[WHAT IS EXPECTED] Convert the lines below into a Markdown table with the columns "Row" and "Line," numbering each row and skipping blank lines. Leave the pictures out of your answer.
═══ MATERIAL SUPPLIED
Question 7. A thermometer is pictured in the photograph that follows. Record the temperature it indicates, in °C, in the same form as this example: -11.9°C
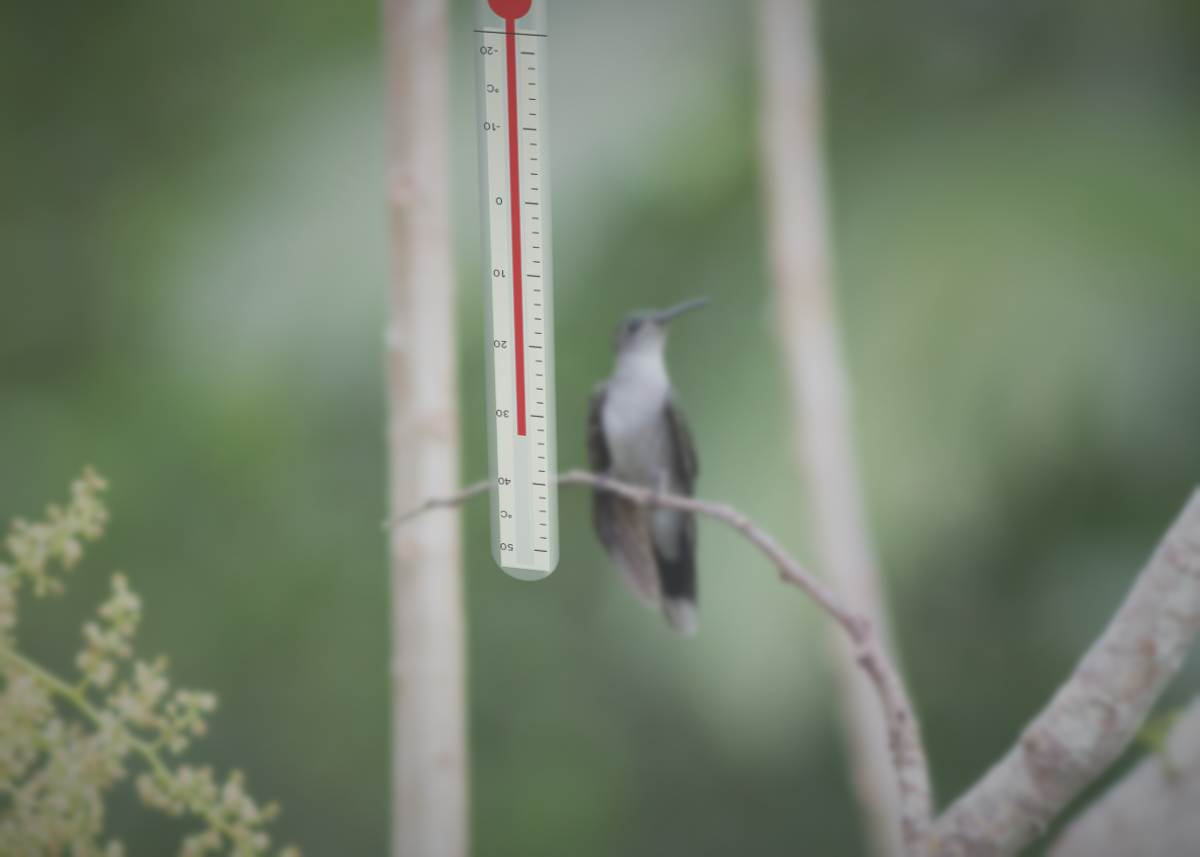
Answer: 33°C
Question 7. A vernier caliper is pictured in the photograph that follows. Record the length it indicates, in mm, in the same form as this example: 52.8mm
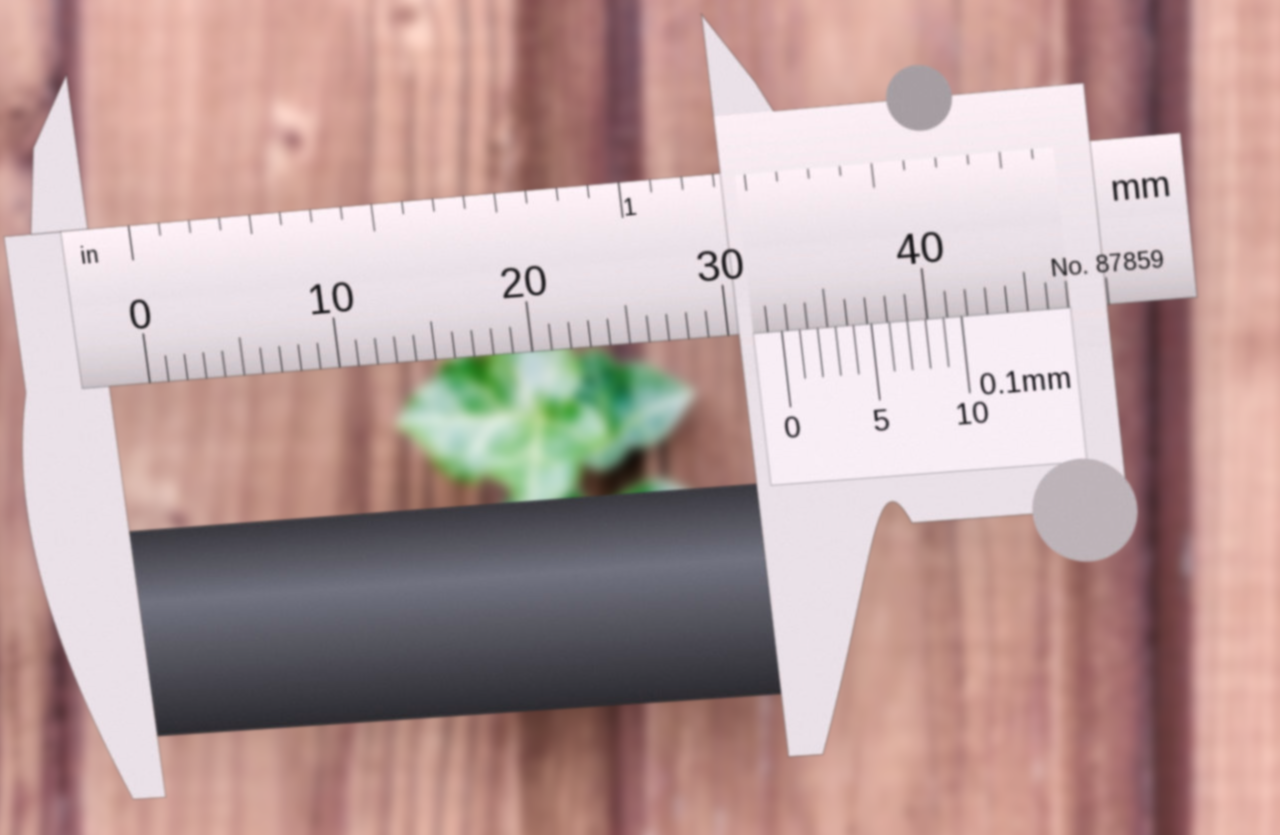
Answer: 32.7mm
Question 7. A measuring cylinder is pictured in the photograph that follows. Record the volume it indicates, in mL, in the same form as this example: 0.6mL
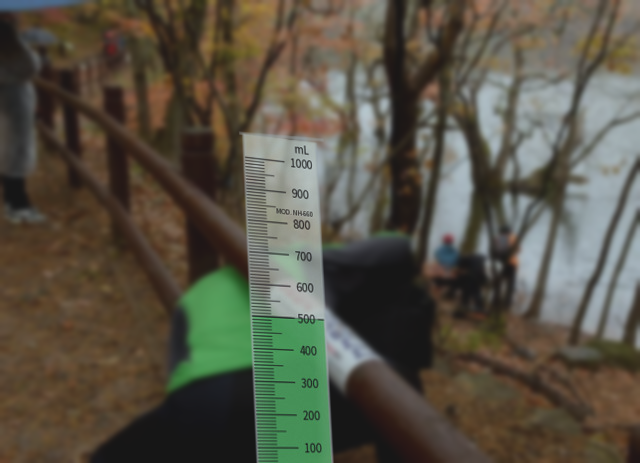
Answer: 500mL
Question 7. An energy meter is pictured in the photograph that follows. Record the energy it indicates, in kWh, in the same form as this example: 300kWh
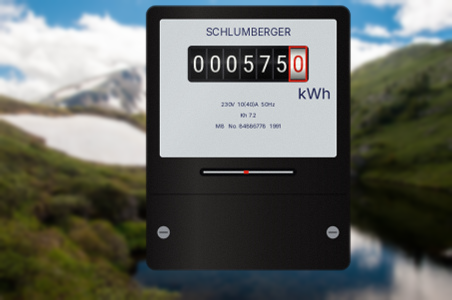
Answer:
══════
[THE COMPLETED TASK]
| Row | Line |
|---|---|
| 1 | Question 7. A thermometer is pictured in the photograph that follows. Record the temperature it indicates, in °C, in the same form as this example: -11.9°C |
| 2 | Answer: 33°C |
| 3 | Question 7. A vernier caliper is pictured in the photograph that follows. Record the length it indicates, in mm, in the same form as this example: 52.8mm |
| 4 | Answer: 32.7mm |
| 5 | Question 7. A measuring cylinder is pictured in the photograph that follows. Record the volume it indicates, in mL, in the same form as this example: 0.6mL |
| 6 | Answer: 500mL |
| 7 | Question 7. An energy meter is pictured in the photograph that follows. Record the energy it indicates, in kWh, in the same form as this example: 300kWh |
| 8 | Answer: |